More importantly, he is an epic gamer, as evidenced by every stage of his career. In his rookie season of 1995, the Braves won their only World Series since moving to Atlanta, and the franchise’s first since 1957. The Braves would go on to qualify for the postseason in each of the next 10 seasons, including their last World Series appearance of 1999 when Jones won the NL MVP while slugging a career-high 45 home runs.
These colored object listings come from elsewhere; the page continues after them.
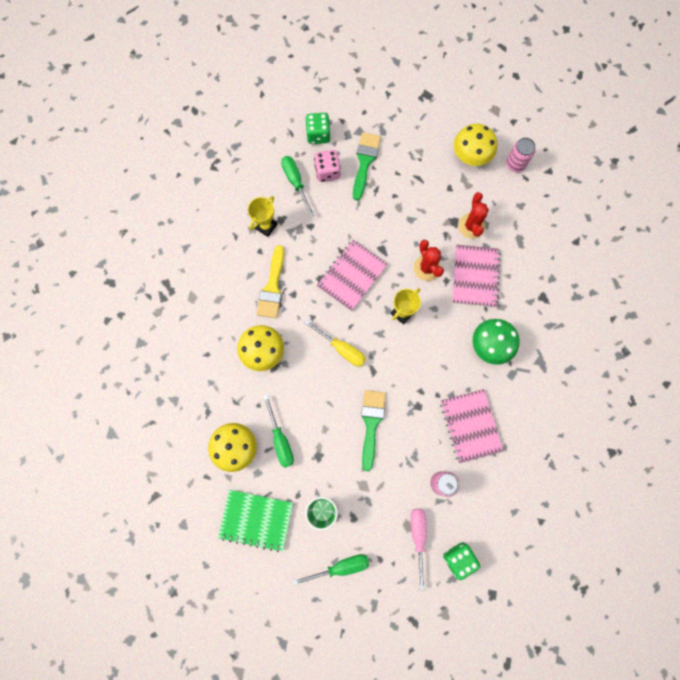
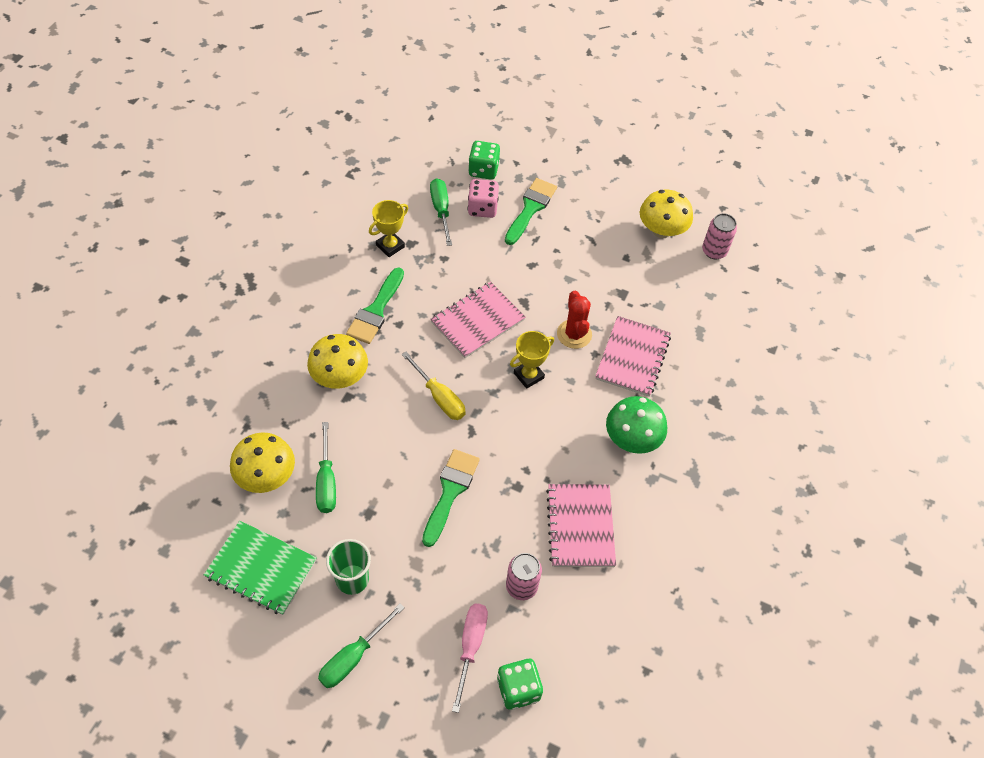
camera: 10 degrees right, 20 degrees down
(272, 287) = (376, 310): yellow brush -> green brush
(340, 567) = (353, 657): green screwdriver -> green screwdriver turned 135 degrees clockwise
(471, 226) = (642, 302): red cactus -> none

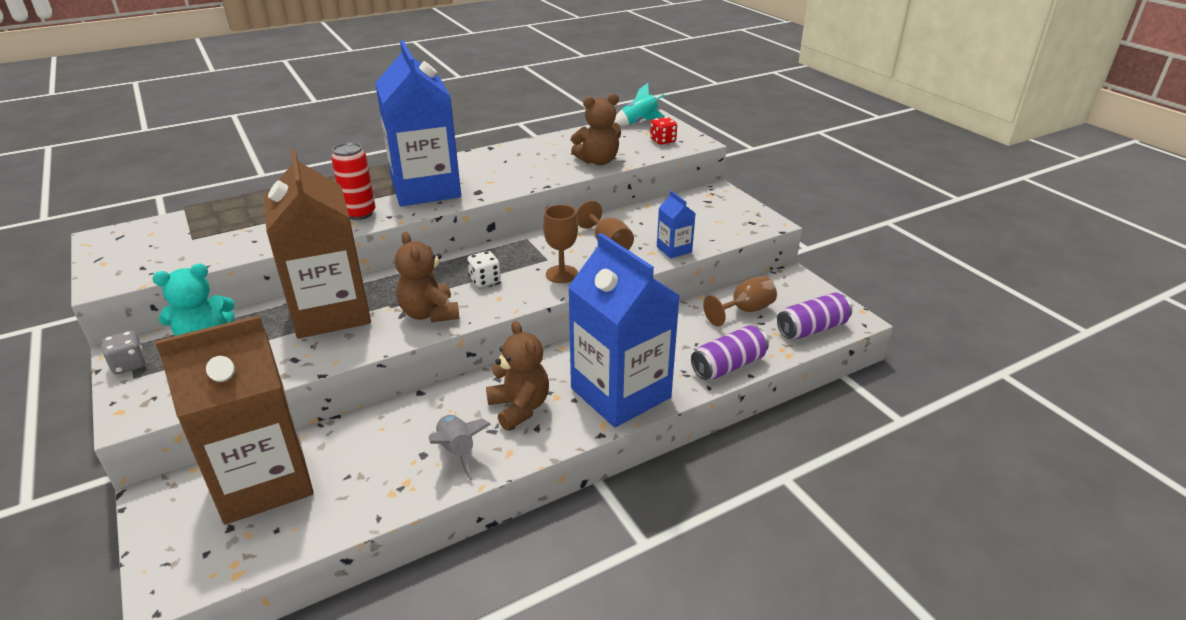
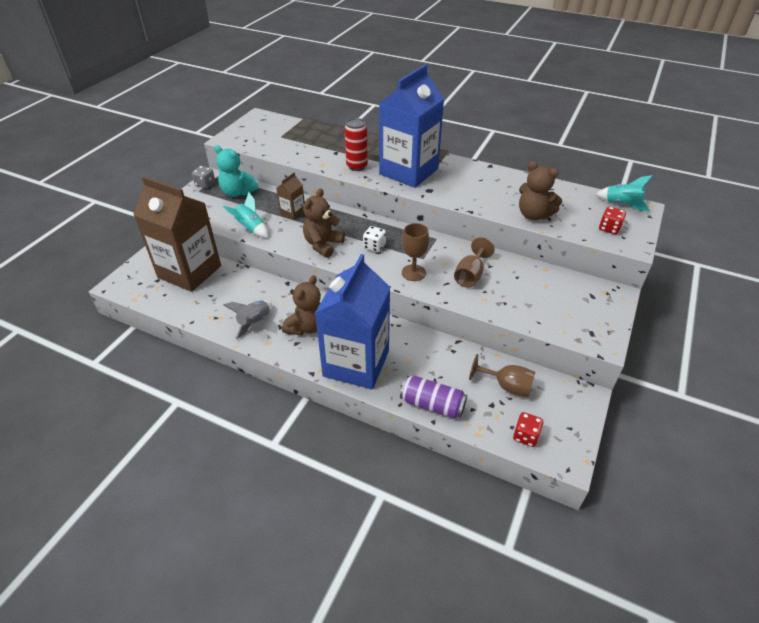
camera: 55 degrees right, 10 degrees up
(307, 359) = (250, 228): none -> turquoise rocket
(331, 312) = (293, 213): brown carton -> brown carton, size x0.42
(674, 249) = (501, 309): blue carton -> none
(812, 328) = (525, 436): purple can -> red dice

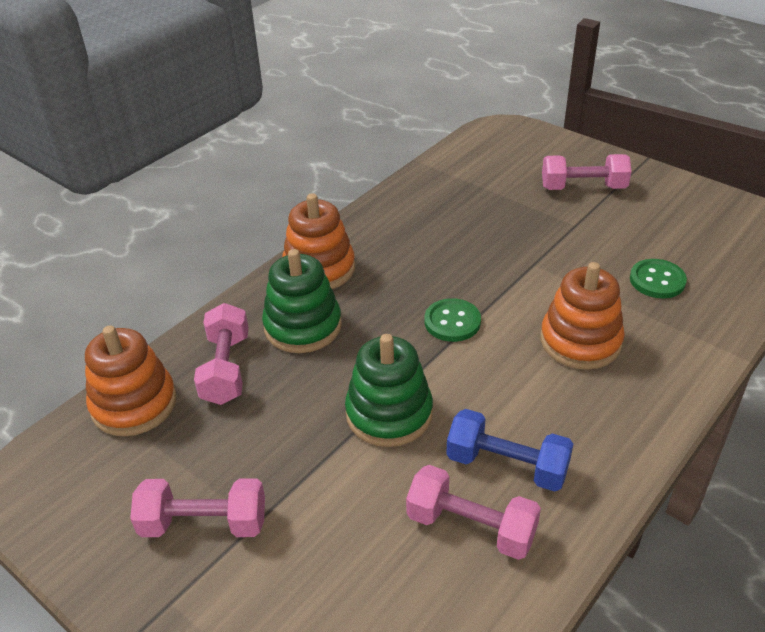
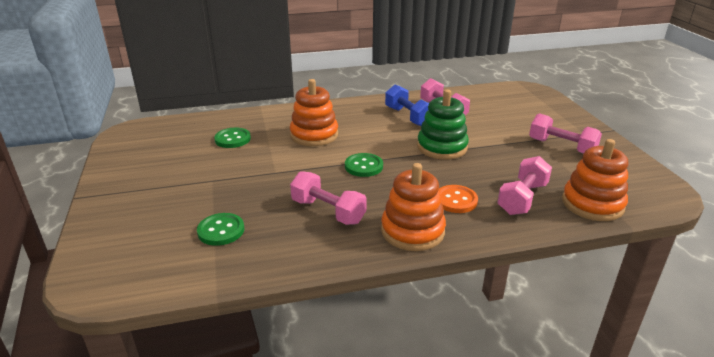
camera: 145 degrees left, 10 degrees down
(303, 326) = (456, 200): green stacking toy -> orange button
(483, 192) = (221, 230): none -> green button
(583, 187) = (158, 199): pink dumbbell -> pink dumbbell (328, 211)

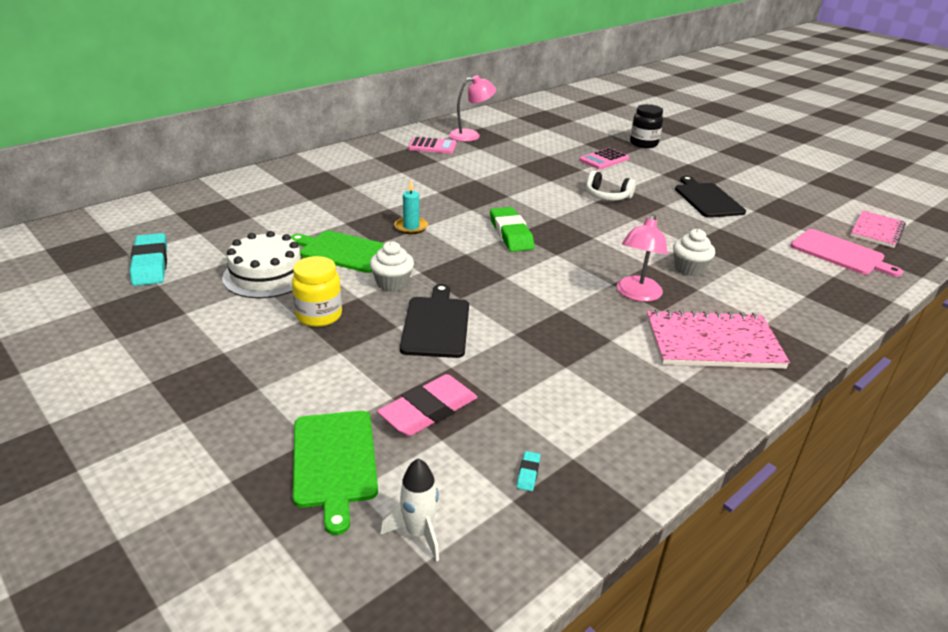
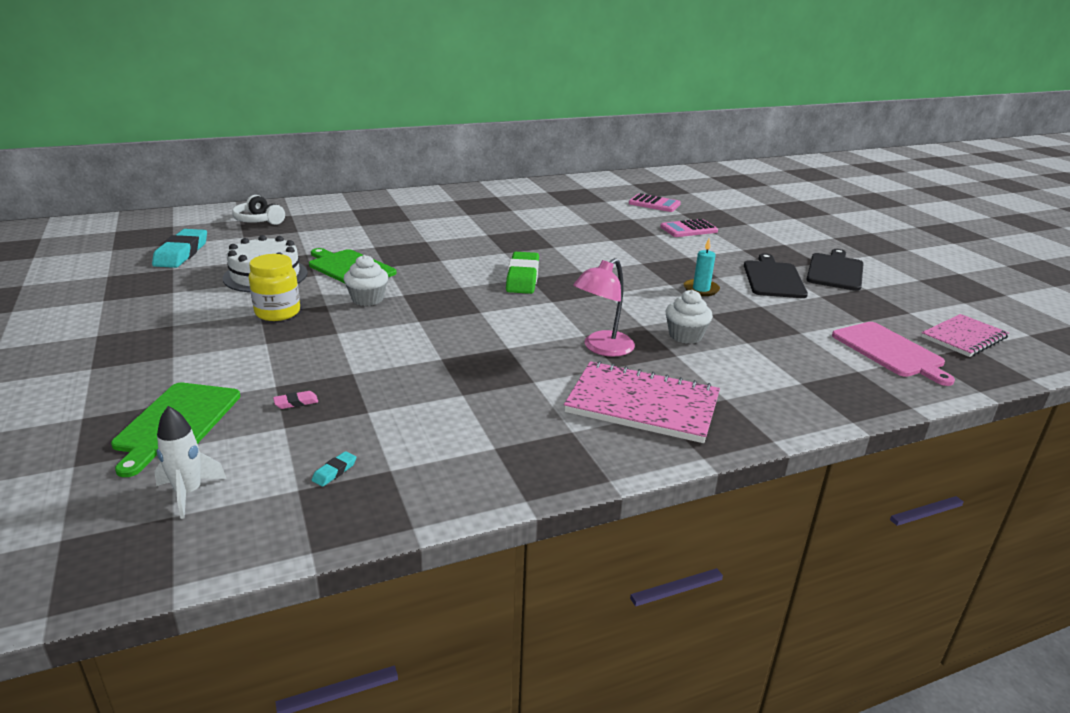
camera: 20 degrees right, 5 degrees down
(411, 227) = (431, 258): turquoise candle -> turquoise candle (701, 289)
(428, 410) = (296, 402): pink eraser -> pink eraser, size x0.40
(432, 146) = (519, 198): pink calculator -> pink calculator (654, 204)
(436, 324) = (374, 337): black cutting board -> black cutting board (835, 271)
(471, 135) = (567, 193): pink lamp -> none
(607, 196) = (659, 260): white headphones -> white headphones (259, 220)
(643, 144) = (749, 221): black jar -> none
In 2002, to allow for the Braves to add offense by signing free agent third baseman Vinny Castilla, Jones converted to left field; one of the most unheralded results of which was it ended his run as a perennial All-Star. After moving back to third base in 2004, he increased his batting average in five consecutive seasons, culminating in a 2008 season when he led the majors with a .364 average, becoming just the ninth switch-hitter in the history of baseball to win a big-league batting crown.
Now, in his farewell season, the Braves are rolling atop the NL East, and it would be difficult to not credit Jones as the biggest reason why. With Jones on the shelf for the first four games of the year, Atlanta started off 0-4. Since Jones’ return, the Braves have posted a 19-9 record, and are 15-6 in games which he has appeared.
Not to mention, Jones has one of those great enduring nicknames that has transcended the game to the point that most aren’t even aware of his real name. Did you know it’s Larry Wayne Jones? I didn’t.
Sure, David Freese and David Wright, each 29, are off to phenomenal starts. But, the two figure to contend for the starting All-Star nod for years to come. This year, fans need to embrace ceremony – not to mention the win-loss record – and elect Chipper Jones.